Финн легонько подталкивает меня своим плечом.
– Ну же, открой ее, – настаивает он.
Мне удается натянуть на лицо улыбку, и я разворачиваю импровизированную оберточную бумагу – вчерашнюю газету «Таймс». Внутри коробочки оказывается маленький браслет с надписью «Воин».
– Это то, кем ты мне теперь кажешься, – признается Финн. – Ди, я чертовски рад, что ты оказалась настоящим воином!
Он наклоняется, проводит рукой по моим волосам и целует меня в губы. Отстранившись, я достаю браслет из коробочки, и Финн помогает мне надеть его на руку.
– Тебе нравится? – спрашивает он.
Розовое золото ярко блестит на свету. Браслет – не обручальное кольцо.
Да, мне нравится.
Я поднимаю глаза и вижу, что Финн уже вовсю поглощает торт.
– Иди сюда, – говорит он с набитым ртом, – пока я все не съел.
Я подкармливаю свою закваску. Я смотрю ролики на YouTube о том, как стричь волосы, чтобы подстричь Финна. Периодически я встречаюсь онлайн с доктором ДеСантос. Я звоню Родни по FaceTime, и мы вместе обсуждаем очередное письмо «Сотбиса», в котором говорится о продлении наших неоплачиваемых отпусков до конца лета.
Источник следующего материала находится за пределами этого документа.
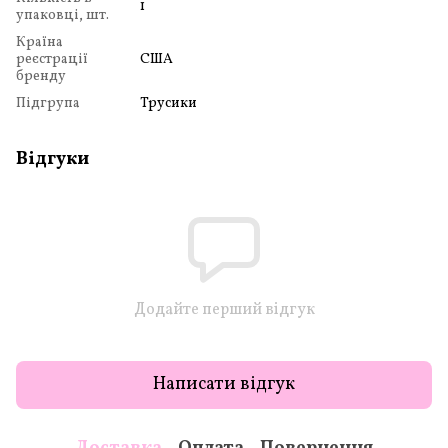
1
упаковці, шт.
Країна
реєстрації
США
бренду
Підгрупа
Трусики
Відгуки
Додайте перший відгук
Написати відгук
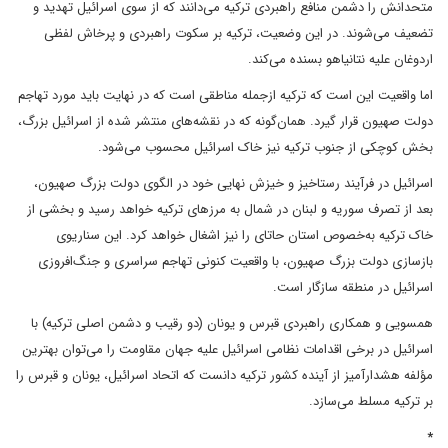
متحدانش را دشمن منافع راهبردی ترکیه می‌دانند که از سوی اسرائیل تهدید و
تضعیف می‌شوند. در این وضعیت، ترکیه بر سکوت راهبردی و پرخاش لفظی
اردوغان علیه نتانیاهو بسنده می‌کند.
اما واقعیت این است که ترکیه ازجمله مناطقی است که در نهایت باید مورد تهاجم
دولت صهیون قرار گیرد. همان‌گونه که در نقشه‌های منتشر شده از اسرائیل بزرگ،
بخش کوچکی از جنوب ترکیه نیز خاک اسرائیل محسوب می‌شود.
اسرائیل در فرآیند رستاخیز و خیزش نهایی خود در الگوی دولت بزرگ صهیون،
بعد از تصرف سوریه و لبنان در شمال به مرزهای ترکیه خواهد رسید و بخشی از
خاک ترکیه به‌خصوص استان حاتای را نیز اشغال خواهد کرد. این سناریوی
بازسازی دولت بزرگ صهیون، با واقعیت کنونی تهاجم سراسری و جنگ‌افروزی
اسرائیل در منطقه سازگار است.
همسویی و همکاری راهبردی قبرس و یونان (دو رقیب و دشمن اصلی ترکیه) با
اسرائیل در برخی اقدامات نظامی اسرائیل علیه جهان مقاومت را می‌توان بهترین
مؤلفه هشدارآمیز از آینده کشور ترکیه دانست که اتحاد اسرائیل، یونان و قبرس را
بر ترکیه مسلط می‌سازد.
*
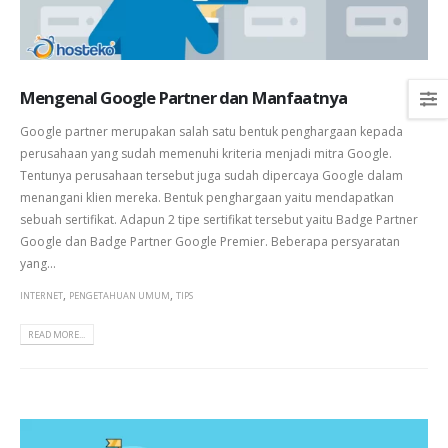
Mengenal Google Partner dan Manfaatnya
Google partner merupakan salah satu bentuk penghargaan kepada
perusahaan yang sudah memenuhi kriteria menjadi mitra Google.
Tentunya perusahaan tersebut juga sudah dipercaya Google dalam
menangani klien mereka. Bentuk penghargaan yaitu mendapatkan
sebuah sertifikat. Adapun 2 tipe sertifikat tersebut yaitu Badge Partner
Google dan Badge Partner Google Premier. Beberapa persyaratan
yang...
,
,
INTERNET
PENGETAHUAN UMUM
TIPS
READ MORE...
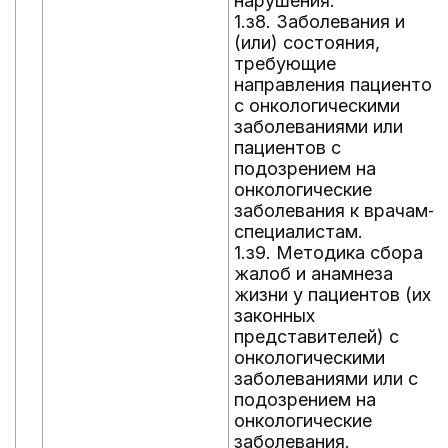
нарушения.
1.з8. Заболевания и
(или) состояния,
требующие
направления пациентов
с онкологическими
заболеваниями или
пациентов с
подозрением на
онкологические
заболевания к врачам-
специалистам.
1.з9. Методика сбора
жалоб и анамнеза
жизни у пациентов (их
законных
представителей) с
онкологическими
заболеваниями или с
подозрением на
онкологические
заболевания.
В Соединенных Штатах выявлен миллион случаев заболевания ковидом.
Я перестаю пользоваться тростью. Хотя я устаю от долгого стояния на ногах и страдаю от одышки, преодолев даже один лестничный пролет, проблем с балансом больше нет. Я убираю Кэндис в шкаф, и тут же вспоминаю про коробку из-под обуви с моими старыми рисовальными принадлежностями.
Осторожно вытаскиваю ее и кладу на кровать.
Сняв крышку, я обнаруживаю внутри перекореженные тюбики акриловой краски, затвердевшую палитру и кисти. Мои пальцы касаются прохладных металлических тюбиков, а ногти цепляются за засохшие кусочки краски. Что-то пробивается из меня, как тончайший зеленый побег из семени.
Я очень давно не рисовала, а потому в доме нет ни мольберта, ни грунта, ни холста. Стена – идеальная поверхность для работы, но квартира съемная, и рисовать на ее стенах я не имею права. Наконец я останавливаюсь на комоде. Каким-то чудом мне удается отодвинуть его от стены. Мы купили этот комод в магазине подержанных вещей и загрунтовали его поверхность в надежде когда-нибудь ее покрасить, но времени на это так и не нашлось. Дерево задней стенки комода гладкое, белое и ждет своего часа.
Я сажусь на пол с карандашом в руках и начинаю рисовать грубыми, размашистыми штрихами. Происходящее кажется мне настолько нереальным, что я чувствую себя медиумом, воспарившим над собственным телом и наблюдающим за чьим-то совершенно нетипичным поведением. Внезапно городской шум и периодическое пиликанье моего телефона смолкают, словно кто-то выключил звук. Я выдавливаю радугу цветов на палитру, дотрагиваюсь кончиком кисти до карминовой краски и провожу ею по дереву, как скальпелем. Я испытываю облегчение оттого, что наконец нащупала контакт, а также беспокойство – оттого, что не знаю, куда меня это приведет.